◆ **EXERCISE**: Everything from the opening line of the listing below to the line that has "[56,183,120,194] launcher.py ->", inclusive, should be returned exactly, except the pictures.

----

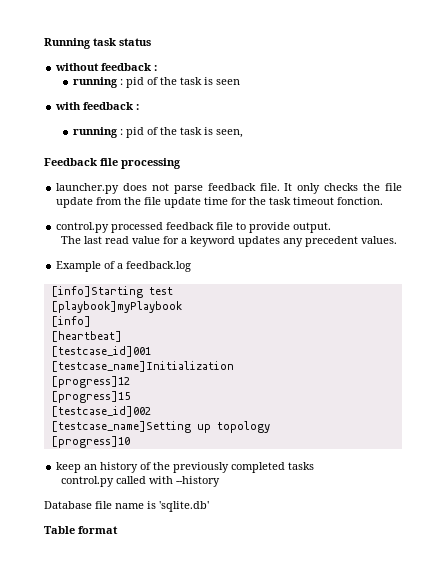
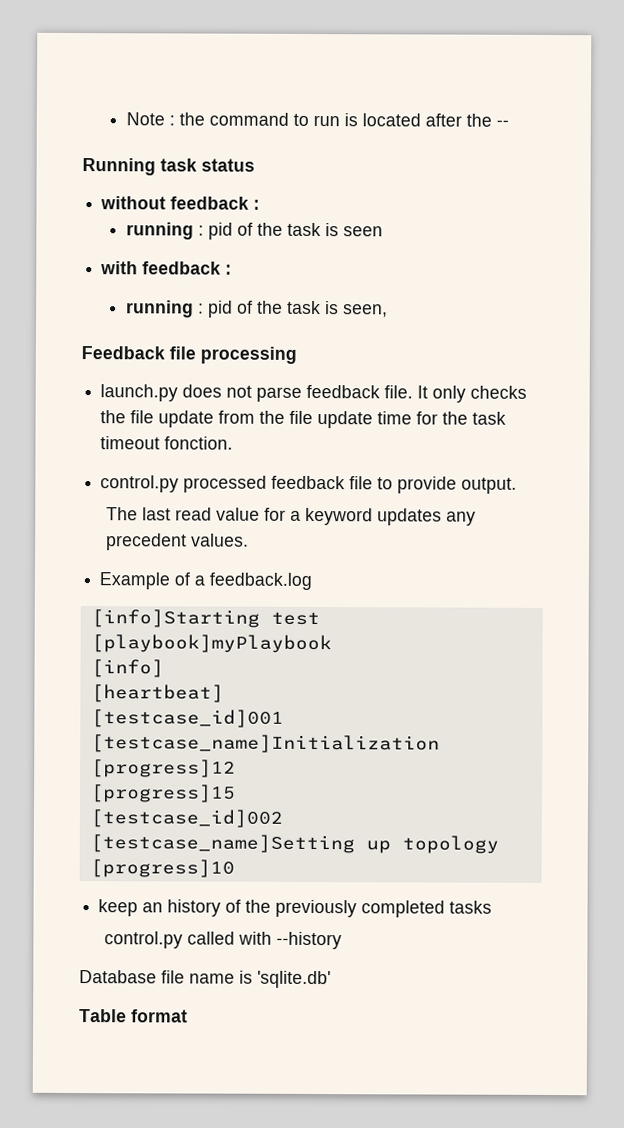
(44, 43) none -> [126,112,510,127] Note : the command to run is located after the -- //
[56,183,120,194] launcher.py -> [100,384,179,402] launch.py

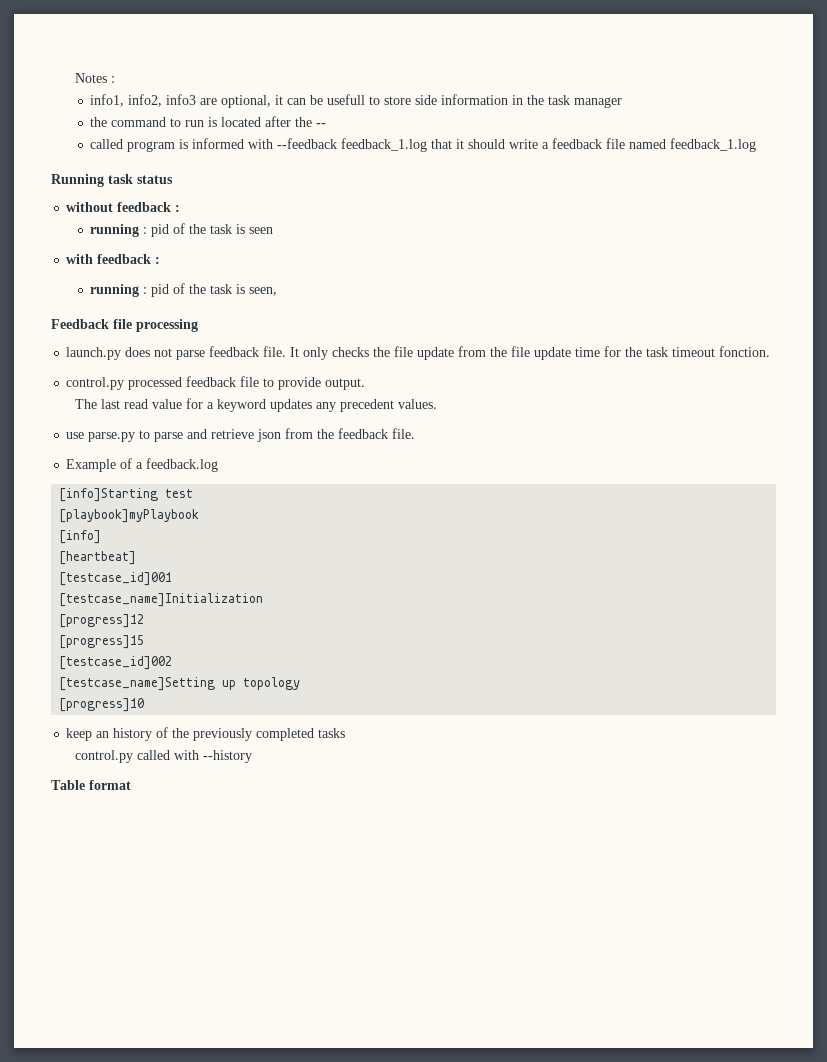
[126,112,176,126] Note : -> [75,73,116,83] [90,94,623,108] Notes : // info1, info2, info3 are optional, it can be usefull to store side information in the task manager //
(510, 123) none -> [90,138,757,152] // called program is informed with --feedback feedback_1.log that it should write a feedback file named feedback_1.log
(249, 540) none -> [66,428,416,442] // use parse.py to parse and retrieve json from the feedback file.
[79,970,331,989] // Database file name is 'sqlite.db' -> (253, 756) none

----

◆ **RESPONSE FOR THIS EXERCISE**:
(44, 43) none -> [126,112,510,127] Note : the command to run is located after the -- //
[56,183,120,194] launcher.py -> [100,384,179,402] launch.py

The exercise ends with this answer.